ЗАДАНИЕ: Продолжите текст о пьесах Островского, начав сразу после его последней фразы.

Разве не так назвал Островский блестящую комедию, утешительная развязка которой нарочито случайна и мелодраматически эффектна? Разве не вычитал он здесь лопоухому идеалисту Платону Зыбкину ту мораль, что когда-то обрушил на правдолюбца Жадова, обреченного таки просить взяточника-дядюшку о доходном месте? Разве не показал, как Жадов превращается в Глумова? Разве не варьировал в череде пьес невыговоренные, но внятные житейские истины: лучше разумно принять правила игры, чем бредить романсными чувствиями; лучше деловитые практики (хоть воспитаны хорошо), чем легковесные красавчики (неважно, пленяют ли они дамский пол барской статью, смазливыми рожами или высокими словесами — все равно выпотрошат и бросят); лучше проявить хватку, чем надеяться на чье-либо благодеяние и бешеные — с неба валящиеся, дымом тающие — деньги.

ПРЕДОСТАВЛЕННЫЕ ДАННЫЕ:
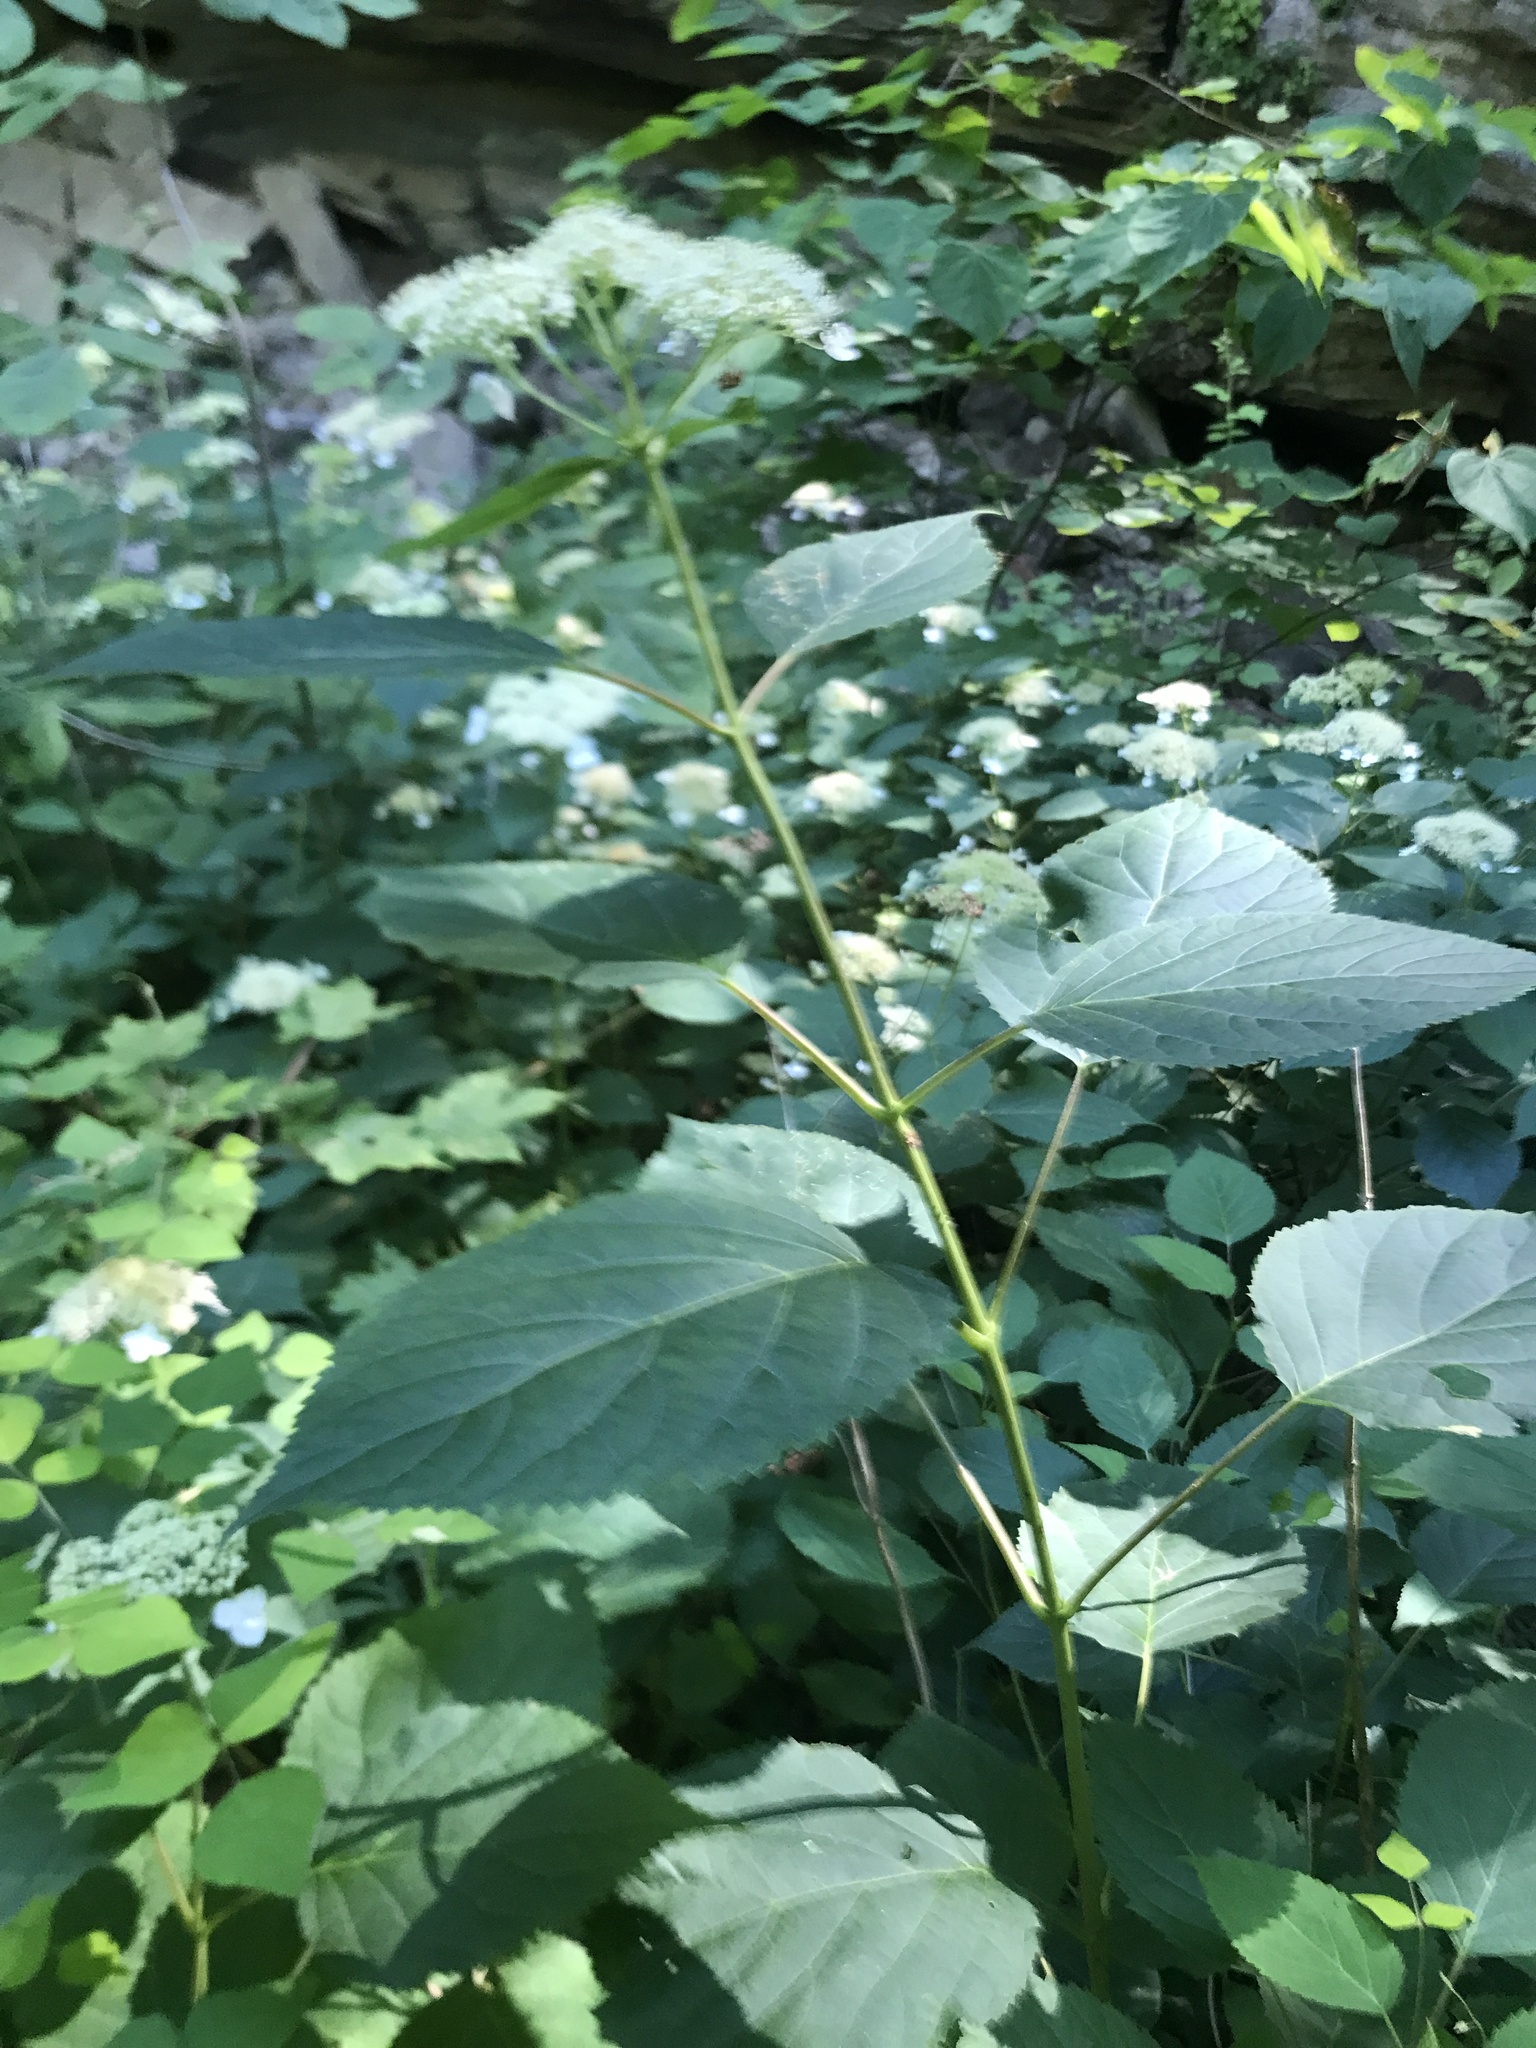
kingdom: Plantae
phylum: Tracheophyta
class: Magnoliopsida
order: Cornales
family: Hydrangeaceae
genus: Hydrangea
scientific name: Hydrangea arborescens
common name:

ОТВЕТ:
Все так. И все не так. Потому что поверженный Жадов не только смешон, но и трогателен. Потому что в счастливых развязках комедий о правде и счастье (их у Островского много) есть сознательная установка на ободрение зрителя и просветление его души. Потому что бедная вдова Круглова, еще не зная о том, что возлюбленный ее дочери сумел-таки вырвать у купца-самодура Ахова заслуженное жалованье, говорит этому самому Ахову: Если дашь ты мне подписку, что умрешь через неделю после свадьбы, и то еще подумаю отдать дочь за тебя. А когда Ахов кричит племяннику: Не будет тебе счастья, не будет! — тот отвечает: Что ж делать! Как-нибудь и без счастья одним умением проживем…

Спросят, отменяет ли этот мажорный финал развязки «Последней жертвы» или «Талантов и поклонников»? Нет, не отменяет. Люди — разные, судьбы у них — тоже разные. Лариса Огудалова не может быть «вещью» и рвется на карандышевский выстрел, Сашенька Негина хочет быть актрисой и верит соблазнам (конечно, двусмысленным) Великатова (между прочим, Аксюша из «Леса» предпочла простить грешного перед ней Петра, а не поддаться фантасмагорическим зазывам благороднейшего Несчастливцева), если Платону Зыбкину судьба в лице унтера Грознова поворожила, то чем хуже аховский приказчик, уже продемонстрировавший свое «уменье»? Будет и ему счастье. А всем его никто никогда не гарантировал — уж как получится.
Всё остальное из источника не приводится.